• **INSTRUCTIONS FOR THE TASK**: In the items below, swap each "series" for "line" and write the items out again with nothing else changed, leaving out the pictures.
========================================
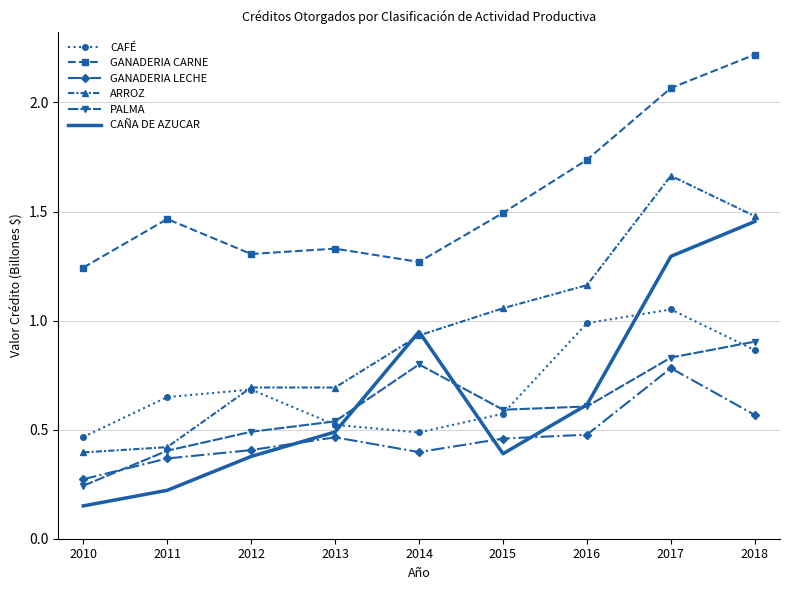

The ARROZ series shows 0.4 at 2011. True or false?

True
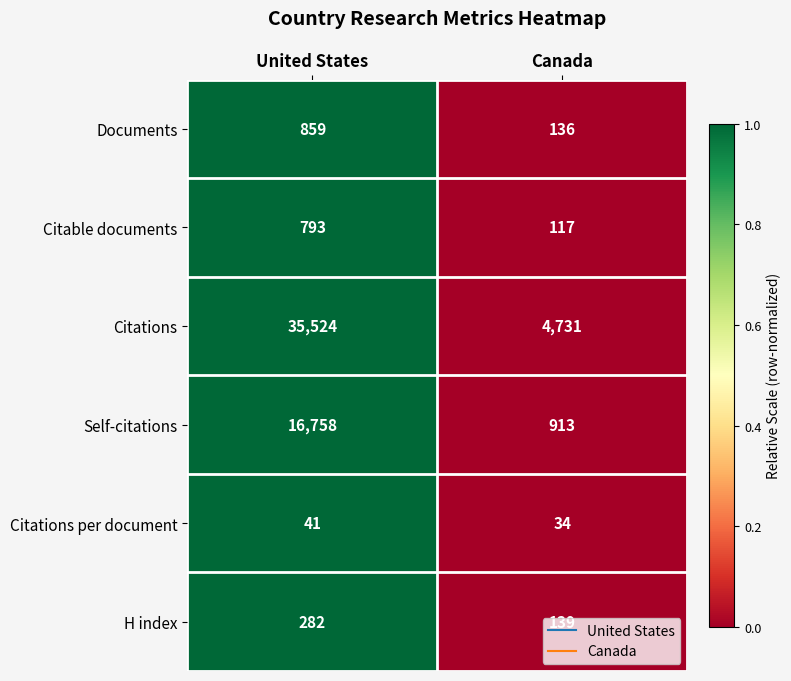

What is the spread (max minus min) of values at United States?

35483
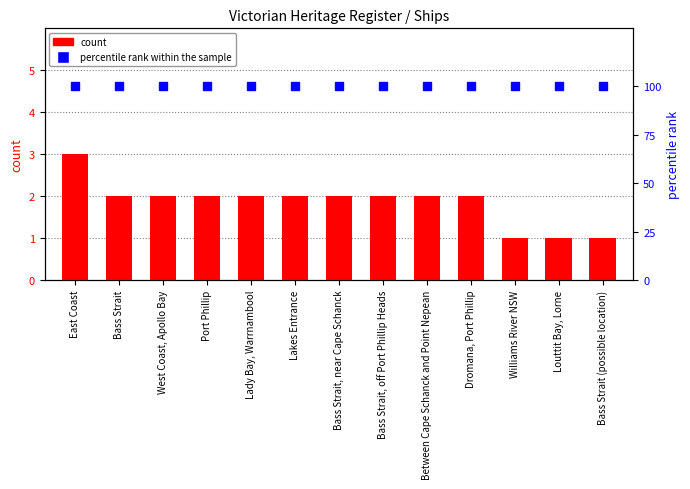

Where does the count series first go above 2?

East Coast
========================================
• **EXERCISE RESPONSE**:
The ARROZ line shows 0.4 at 2011. True or false?

True

What is the spread (max minus min) of values at United States?

35483

Where does the count line first go above 2?

East Coast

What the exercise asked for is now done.